What makes the film so rewarding, however, is that it is not as straightforward as it appears at first glance. As it progresses, rather than its story or themes, it comes to focus on the torrent of images flowing from Miyazaki’s imagination. The tower that holds the key to the story is taken from Edogawa Ranpo’s Yūreitō (The Haunted Tower), which Miyazaki was a passionate fan of as a boy. In the other world, too, Mahito meets a series of characters reminiscent of earlier works by the director. But this is not fan service; it should rather be called self-homage or self-referencing.
Just as David travels through a world made up of well-known tales in The Book of Lost Things, Mahito makes a journey through past stories by Miyazaki or scenes that seem to be from the director’s life. For example, there is a scene recalling The Castle of Cagliostro, and there are characters resembling those from Castle in the Sky and Spirited Away, as well as people close to Miyazaki. While it does not directly depict Miyazaki himself, it pushes his presence as creator to the fore.
The film itself starts to take on a form like the world Mahito travels through. As the flow of images takes over from the story as the main driver of the movie, it becomes impossible to establish a fixed view of the other world. There is a nightmarish period, like something from David Lynch, and as the world is not supported by a single story, it is natural that the film becomes unstable and difficult to follow. This is like how the guardian of the world, who appears to Mahito, keeps it balanced by piling up unstable stones.
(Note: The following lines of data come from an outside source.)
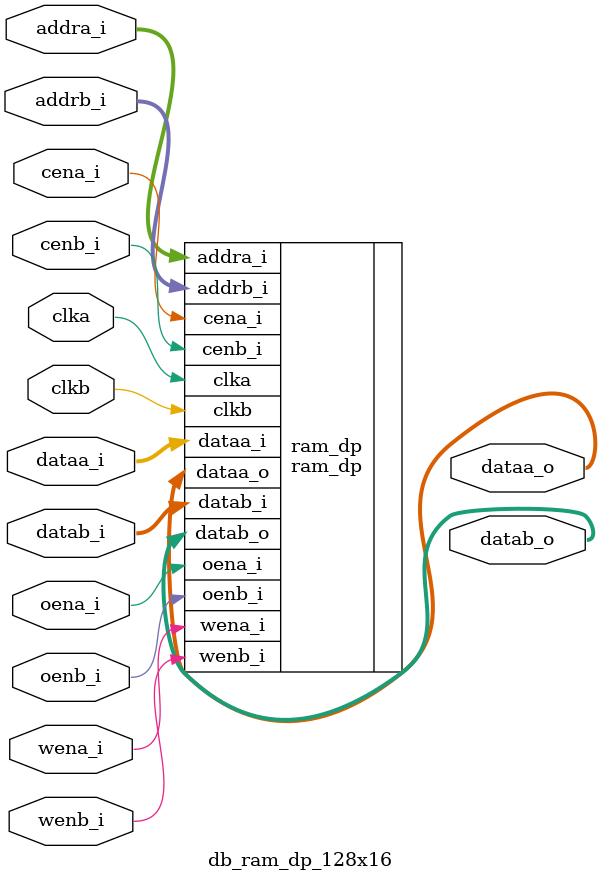
<source format=v>

`include "enc_defines.v"

module db_ram_dp_128x16 (
  clka    ,
  cena_i  ,
  oena_i  ,
  wena_i  ,
  addra_i ,
  dataa_o ,
  dataa_i ,
  clkb    ,
  cenb_i  ,
  oenb_i  ,
  wenb_i  ,
  addrb_i ,
  datab_o ,
  datab_i
);


//*** PARAMETER DECLARATION ****************************************************

  localparam Word_Width = 128 ;
  localparam Addr_Width = 4   ;


//*** INPUT/OUTPUT DECLARATION *************************************************
  // A port
  input                       clka    ;
  input                       cena_i  ;
  input                       oena_i  ;
  input                       wena_i  ;
  input  [Addr_Width-1 :0]    addra_i ;
  input  [Word_Width-1 :0]    dataa_i ;
  output [Word_Width-1 :0]    dataa_o ;

  // B Port
  input                       clkb    ;
  input                       cenb_i  ;
  input                       oenb_i  ;
  input                       wenb_i  ;
  input  [Addr_Width-1 :0]    addrb_i ;
  input  [Word_Width-1 :0]    datab_i ;
  output [Word_Width-1 :0]    datab_o ;


//*** MAIN BODY ****************************************************************

  ram_dp #(
    .Addr_Width    ( Addr_Width    ),
    .Word_Width    ( Word_Width    )
  ) ram_dp (
    .clka          ( clka          ),
    .cena_i        ( cena_i        ),
    .oena_i        ( oena_i        ),
    .wena_i        ( wena_i        ),
    .addra_i       ( addra_i       ),
    .dataa_o       ( dataa_o       ),
    .dataa_i       ( dataa_i       ),
    .clkb          ( clkb          ),
    .cenb_i        ( cenb_i        ),
    .oenb_i        ( oenb_i        ),
    .wenb_i        ( wenb_i        ),
    .addrb_i       ( addrb_i       ),
    .datab_o       ( datab_o       ),
    .datab_i       ( datab_i       )
    );

endmodule
</source>
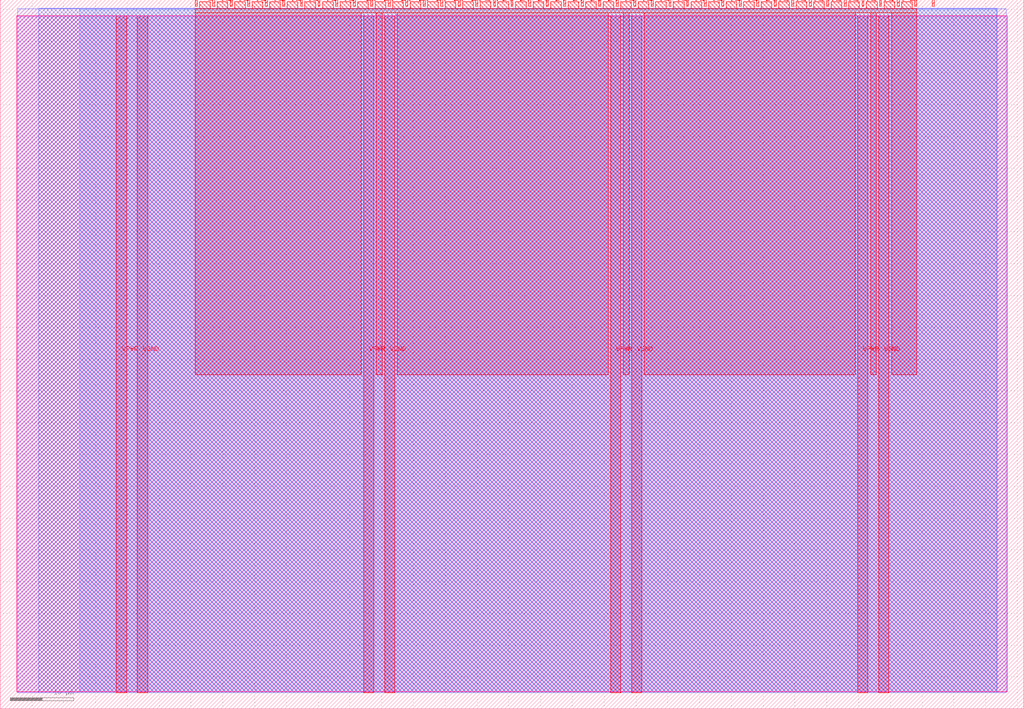
<source format=lef>
VERSION 5.7 ;
  NOWIREEXTENSIONATPIN ON ;
  DIVIDERCHAR "/" ;
  BUSBITCHARS "[]" ;
MACRO tt_um_dteal_awg
  CLASS BLOCK ;
  FOREIGN tt_um_dteal_awg ;
  ORIGIN 0.000 0.000 ;
  SIZE 161.000 BY 111.520 ;
  PIN VGND
    DIRECTION INOUT ;
    USE GROUND ;
    PORT
      LAYER met4 ;
        RECT 21.580 2.480 23.180 109.040 ;
    END
    PORT
      LAYER met4 ;
        RECT 60.450 2.480 62.050 109.040 ;
    END
    PORT
      LAYER met4 ;
        RECT 99.320 2.480 100.920 109.040 ;
    END
    PORT
      LAYER met4 ;
        RECT 138.190 2.480 139.790 109.040 ;
    END
  END VGND
  PIN VPWR
    DIRECTION INOUT ;
    USE POWER ;
    PORT
      LAYER met4 ;
        RECT 18.280 2.480 19.880 109.040 ;
    END
    PORT
      LAYER met4 ;
        RECT 57.150 2.480 58.750 109.040 ;
    END
    PORT
      LAYER met4 ;
        RECT 96.020 2.480 97.620 109.040 ;
    END
    PORT
      LAYER met4 ;
        RECT 134.890 2.480 136.490 109.040 ;
    END
  END VPWR
  PIN clk
    DIRECTION INPUT ;
    USE SIGNAL ;
    ANTENNAGATEAREA 0.852000 ;
    PORT
      LAYER met4 ;
        RECT 143.830 110.520 144.130 111.520 ;
    END
  END clk
  PIN ena
    DIRECTION INPUT ;
    USE SIGNAL ;
    PORT
      LAYER met4 ;
        RECT 146.590 110.520 146.890 111.520 ;
    END
  END ena
  PIN rst_n
    DIRECTION INPUT ;
    USE SIGNAL ;
    ANTENNAGATEAREA 0.196500 ;
    PORT
      LAYER met4 ;
        RECT 141.070 110.520 141.370 111.520 ;
    END
  END rst_n
  PIN ui_in[0]
    DIRECTION INPUT ;
    USE SIGNAL ;
    ANTENNAGATEAREA 0.196500 ;
    PORT
      LAYER met4 ;
        RECT 138.310 110.520 138.610 111.520 ;
    END
  END ui_in[0]
  PIN ui_in[1]
    DIRECTION INPUT ;
    USE SIGNAL ;
    ANTENNAGATEAREA 0.196500 ;
    PORT
      LAYER met4 ;
        RECT 135.550 110.520 135.850 111.520 ;
    END
  END ui_in[1]
  PIN ui_in[2]
    DIRECTION INPUT ;
    USE SIGNAL ;
    ANTENNAGATEAREA 0.196500 ;
    PORT
      LAYER met4 ;
        RECT 132.790 110.520 133.090 111.520 ;
    END
  END ui_in[2]
  PIN ui_in[3]
    DIRECTION INPUT ;
    USE SIGNAL ;
    ANTENNAGATEAREA 0.159000 ;
    PORT
      LAYER met4 ;
        RECT 130.030 110.520 130.330 111.520 ;
    END
  END ui_in[3]
  PIN ui_in[4]
    DIRECTION INPUT ;
    USE SIGNAL ;
    ANTENNAGATEAREA 0.196500 ;
    PORT
      LAYER met4 ;
        RECT 127.270 110.520 127.570 111.520 ;
    END
  END ui_in[4]
  PIN ui_in[5]
    DIRECTION INPUT ;
    USE SIGNAL ;
    ANTENNAGATEAREA 0.196500 ;
    PORT
      LAYER met4 ;
        RECT 124.510 110.520 124.810 111.520 ;
    END
  END ui_in[5]
  PIN ui_in[6]
    DIRECTION INPUT ;
    USE SIGNAL ;
    ANTENNAGATEAREA 0.196500 ;
    PORT
      LAYER met4 ;
        RECT 121.750 110.520 122.050 111.520 ;
    END
  END ui_in[6]
  PIN ui_in[7]
    DIRECTION INPUT ;
    USE SIGNAL ;
    ANTENNAGATEAREA 0.196500 ;
    PORT
      LAYER met4 ;
        RECT 118.990 110.520 119.290 111.520 ;
    END
  END ui_in[7]
  PIN uio_in[0]
    DIRECTION INPUT ;
    USE SIGNAL ;
    PORT
      LAYER met4 ;
        RECT 116.230 110.520 116.530 111.520 ;
    END
  END uio_in[0]
  PIN uio_in[1]
    DIRECTION INPUT ;
    USE SIGNAL ;
    PORT
      LAYER met4 ;
        RECT 113.470 110.520 113.770 111.520 ;
    END
  END uio_in[1]
  PIN uio_in[2]
    DIRECTION INPUT ;
    USE SIGNAL ;
    PORT
      LAYER met4 ;
        RECT 110.710 110.520 111.010 111.520 ;
    END
  END uio_in[2]
  PIN uio_in[3]
    DIRECTION INPUT ;
    USE SIGNAL ;
    PORT
      LAYER met4 ;
        RECT 107.950 110.520 108.250 111.520 ;
    END
  END uio_in[3]
  PIN uio_in[4]
    DIRECTION INPUT ;
    USE SIGNAL ;
    PORT
      LAYER met4 ;
        RECT 105.190 110.520 105.490 111.520 ;
    END
  END uio_in[4]
  PIN uio_in[5]
    DIRECTION INPUT ;
    USE SIGNAL ;
    PORT
      LAYER met4 ;
        RECT 102.430 110.520 102.730 111.520 ;
    END
  END uio_in[5]
  PIN uio_in[6]
    DIRECTION INPUT ;
    USE SIGNAL ;
    PORT
      LAYER met4 ;
        RECT 99.670 110.520 99.970 111.520 ;
    END
  END uio_in[6]
  PIN uio_in[7]
    DIRECTION INPUT ;
    USE SIGNAL ;
    PORT
      LAYER met4 ;
        RECT 96.910 110.520 97.210 111.520 ;
    END
  END uio_in[7]
  PIN uio_oe[0]
    DIRECTION OUTPUT ;
    USE SIGNAL ;
    PORT
      LAYER met4 ;
        RECT 49.990 110.520 50.290 111.520 ;
    END
  END uio_oe[0]
  PIN uio_oe[1]
    DIRECTION OUTPUT ;
    USE SIGNAL ;
    PORT
      LAYER met4 ;
        RECT 47.230 110.520 47.530 111.520 ;
    END
  END uio_oe[1]
  PIN uio_oe[2]
    DIRECTION OUTPUT ;
    USE SIGNAL ;
    PORT
      LAYER met4 ;
        RECT 44.470 110.520 44.770 111.520 ;
    END
  END uio_oe[2]
  PIN uio_oe[3]
    DIRECTION OUTPUT ;
    USE SIGNAL ;
    PORT
      LAYER met4 ;
        RECT 41.710 110.520 42.010 111.520 ;
    END
  END uio_oe[3]
  PIN uio_oe[4]
    DIRECTION OUTPUT ;
    USE SIGNAL ;
    PORT
      LAYER met4 ;
        RECT 38.950 110.520 39.250 111.520 ;
    END
  END uio_oe[4]
  PIN uio_oe[5]
    DIRECTION OUTPUT ;
    USE SIGNAL ;
    PORT
      LAYER met4 ;
        RECT 36.190 110.520 36.490 111.520 ;
    END
  END uio_oe[5]
  PIN uio_oe[6]
    DIRECTION OUTPUT ;
    USE SIGNAL ;
    PORT
      LAYER met4 ;
        RECT 33.430 110.520 33.730 111.520 ;
    END
  END uio_oe[6]
  PIN uio_oe[7]
    DIRECTION OUTPUT ;
    USE SIGNAL ;
    PORT
      LAYER met4 ;
        RECT 30.670 110.520 30.970 111.520 ;
    END
  END uio_oe[7]
  PIN uio_out[0]
    DIRECTION OUTPUT ;
    USE SIGNAL ;
    PORT
      LAYER met4 ;
        RECT 72.070 110.520 72.370 111.520 ;
    END
  END uio_out[0]
  PIN uio_out[1]
    DIRECTION OUTPUT ;
    USE SIGNAL ;
    PORT
      LAYER met4 ;
        RECT 69.310 110.520 69.610 111.520 ;
    END
  END uio_out[1]
  PIN uio_out[2]
    DIRECTION OUTPUT ;
    USE SIGNAL ;
    PORT
      LAYER met4 ;
        RECT 66.550 110.520 66.850 111.520 ;
    END
  END uio_out[2]
  PIN uio_out[3]
    DIRECTION OUTPUT ;
    USE SIGNAL ;
    PORT
      LAYER met4 ;
        RECT 63.790 110.520 64.090 111.520 ;
    END
  END uio_out[3]
  PIN uio_out[4]
    DIRECTION OUTPUT ;
    USE SIGNAL ;
    PORT
      LAYER met4 ;
        RECT 61.030 110.520 61.330 111.520 ;
    END
  END uio_out[4]
  PIN uio_out[5]
    DIRECTION OUTPUT ;
    USE SIGNAL ;
    PORT
      LAYER met4 ;
        RECT 58.270 110.520 58.570 111.520 ;
    END
  END uio_out[5]
  PIN uio_out[6]
    DIRECTION OUTPUT ;
    USE SIGNAL ;
    PORT
      LAYER met4 ;
        RECT 55.510 110.520 55.810 111.520 ;
    END
  END uio_out[6]
  PIN uio_out[7]
    DIRECTION OUTPUT ;
    USE SIGNAL ;
    PORT
      LAYER met4 ;
        RECT 52.750 110.520 53.050 111.520 ;
    END
  END uio_out[7]
  PIN uo_out[0]
    DIRECTION OUTPUT ;
    USE SIGNAL ;
    ANTENNADIFFAREA 0.453750 ;
    PORT
      LAYER met4 ;
        RECT 94.150 110.520 94.450 111.520 ;
    END
  END uo_out[0]
  PIN uo_out[1]
    DIRECTION OUTPUT ;
    USE SIGNAL ;
    ANTENNADIFFAREA 0.453750 ;
    PORT
      LAYER met4 ;
        RECT 91.390 110.520 91.690 111.520 ;
    END
  END uo_out[1]
  PIN uo_out[2]
    DIRECTION OUTPUT ;
    USE SIGNAL ;
    ANTENNADIFFAREA 0.924000 ;
    PORT
      LAYER met4 ;
        RECT 88.630 110.520 88.930 111.520 ;
    END
  END uo_out[2]
  PIN uo_out[3]
    DIRECTION OUTPUT ;
    USE SIGNAL ;
    ANTENNADIFFAREA 0.453750 ;
    PORT
      LAYER met4 ;
        RECT 85.870 110.520 86.170 111.520 ;
    END
  END uo_out[3]
  PIN uo_out[4]
    DIRECTION OUTPUT ;
    USE SIGNAL ;
    ANTENNADIFFAREA 0.453750 ;
    PORT
      LAYER met4 ;
        RECT 83.110 110.520 83.410 111.520 ;
    END
  END uo_out[4]
  PIN uo_out[5]
    DIRECTION OUTPUT ;
    USE SIGNAL ;
    ANTENNADIFFAREA 0.453750 ;
    PORT
      LAYER met4 ;
        RECT 80.350 110.520 80.650 111.520 ;
    END
  END uo_out[5]
  PIN uo_out[6]
    DIRECTION OUTPUT ;
    USE SIGNAL ;
    ANTENNADIFFAREA 0.453750 ;
    PORT
      LAYER met4 ;
        RECT 77.590 110.520 77.890 111.520 ;
    END
  END uo_out[6]
  PIN uo_out[7]
    DIRECTION OUTPUT ;
    USE SIGNAL ;
    ANTENNADIFFAREA 0.453750 ;
    PORT
      LAYER met4 ;
        RECT 74.830 110.520 75.130 111.520 ;
    END
  END uo_out[7]
  OBS
      LAYER nwell ;
        RECT 2.570 2.635 158.430 108.990 ;
      LAYER li1 ;
        RECT 2.760 2.635 158.240 108.885 ;
      LAYER met1 ;
        RECT 2.760 2.480 158.240 110.120 ;
      LAYER met2 ;
        RECT 6.080 2.535 156.770 110.150 ;
      LAYER met3 ;
        RECT 12.485 2.555 156.795 109.985 ;
      LAYER met4 ;
        RECT 31.370 110.120 33.030 111.170 ;
        RECT 34.130 110.120 35.790 111.170 ;
        RECT 36.890 110.120 38.550 111.170 ;
        RECT 39.650 110.120 41.310 111.170 ;
        RECT 42.410 110.120 44.070 111.170 ;
        RECT 45.170 110.120 46.830 111.170 ;
        RECT 47.930 110.120 49.590 111.170 ;
        RECT 50.690 110.120 52.350 111.170 ;
        RECT 53.450 110.120 55.110 111.170 ;
        RECT 56.210 110.120 57.870 111.170 ;
        RECT 58.970 110.120 60.630 111.170 ;
        RECT 61.730 110.120 63.390 111.170 ;
        RECT 64.490 110.120 66.150 111.170 ;
        RECT 67.250 110.120 68.910 111.170 ;
        RECT 70.010 110.120 71.670 111.170 ;
        RECT 72.770 110.120 74.430 111.170 ;
        RECT 75.530 110.120 77.190 111.170 ;
        RECT 78.290 110.120 79.950 111.170 ;
        RECT 81.050 110.120 82.710 111.170 ;
        RECT 83.810 110.120 85.470 111.170 ;
        RECT 86.570 110.120 88.230 111.170 ;
        RECT 89.330 110.120 90.990 111.170 ;
        RECT 92.090 110.120 93.750 111.170 ;
        RECT 94.850 110.120 96.510 111.170 ;
        RECT 97.610 110.120 99.270 111.170 ;
        RECT 100.370 110.120 102.030 111.170 ;
        RECT 103.130 110.120 104.790 111.170 ;
        RECT 105.890 110.120 107.550 111.170 ;
        RECT 108.650 110.120 110.310 111.170 ;
        RECT 111.410 110.120 113.070 111.170 ;
        RECT 114.170 110.120 115.830 111.170 ;
        RECT 116.930 110.120 118.590 111.170 ;
        RECT 119.690 110.120 121.350 111.170 ;
        RECT 122.450 110.120 124.110 111.170 ;
        RECT 125.210 110.120 126.870 111.170 ;
        RECT 127.970 110.120 129.630 111.170 ;
        RECT 130.730 110.120 132.390 111.170 ;
        RECT 133.490 110.120 135.150 111.170 ;
        RECT 136.250 110.120 137.910 111.170 ;
        RECT 139.010 110.120 140.670 111.170 ;
        RECT 141.770 110.120 143.430 111.170 ;
        RECT 30.655 109.440 144.145 110.120 ;
        RECT 30.655 52.535 56.750 109.440 ;
        RECT 59.150 52.535 60.050 109.440 ;
        RECT 62.450 52.535 95.620 109.440 ;
        RECT 98.020 52.535 98.920 109.440 ;
        RECT 101.320 52.535 134.490 109.440 ;
        RECT 136.890 52.535 137.790 109.440 ;
        RECT 140.190 52.535 144.145 109.440 ;
  END
END tt_um_dteal_awg
END LIBRARY


</source>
The guardian has buried his life in a world made of nothing but stories, and by doing so has protected it, and them. Bearing these stories and acting as though he was the world’s creator, he appears like Miyazaki himself. With his entry onto the scene, the story of The Boy and the Heron leaps toward its conclusion, as if it was his role to bring it to an end—somewhat like a pile of stones collapsing in an instant.
Miyazaki’s Message
In May 2017, when Miyazaki retracted the retirement that he had announced after The Wind Rises, a Studio Ghibli statement said that “given his age, it is likely that his next film really will be his last.” If so, what does Miyazaki want to pass on to his audience today?
In a 2011 book, Hon e no tobira: Iwanami Shōnen Bunko o kataru (Doorway to Books: Talking About Iwanami Boys’ Paperbacks), Miyazaki writes of Erich Kästner’s The Flying Classroom, “It gave me the same kind of feeling that I got from Yoshino Genzaburō’s How Do You Live?” He says that the prewar story has premonitions of the coming catastrophe, and yet is written to encourage its readers to be ambitious.
Miyazaki, who has absorbed countless stories over his life, defines children’s literature as stories where it is possible to redo things and make them better. He writes that books for children teach that even if something doesn’t go well, it will improve with a second attempt, and that it is good to be alive. And he takes How Do You Live? as a novel that spoke to the next generation when the outlook was far from bright. He must have got something similar from The Book of Lost Things, with its wartime setting.
Miyazaki’s combination of the two works with his Japanese title for the film of How Do You Live? suggest he has created for viewers, in an era when catastrophe looms, a form of “children’s literature,” in that it tells them that they can redo things. The director has been buried in a world of stories for 82 years, has continued to tell his own, and has left masterpieces to film history. His final work, breaking free from all constraints, conveys a bold and powerful hope.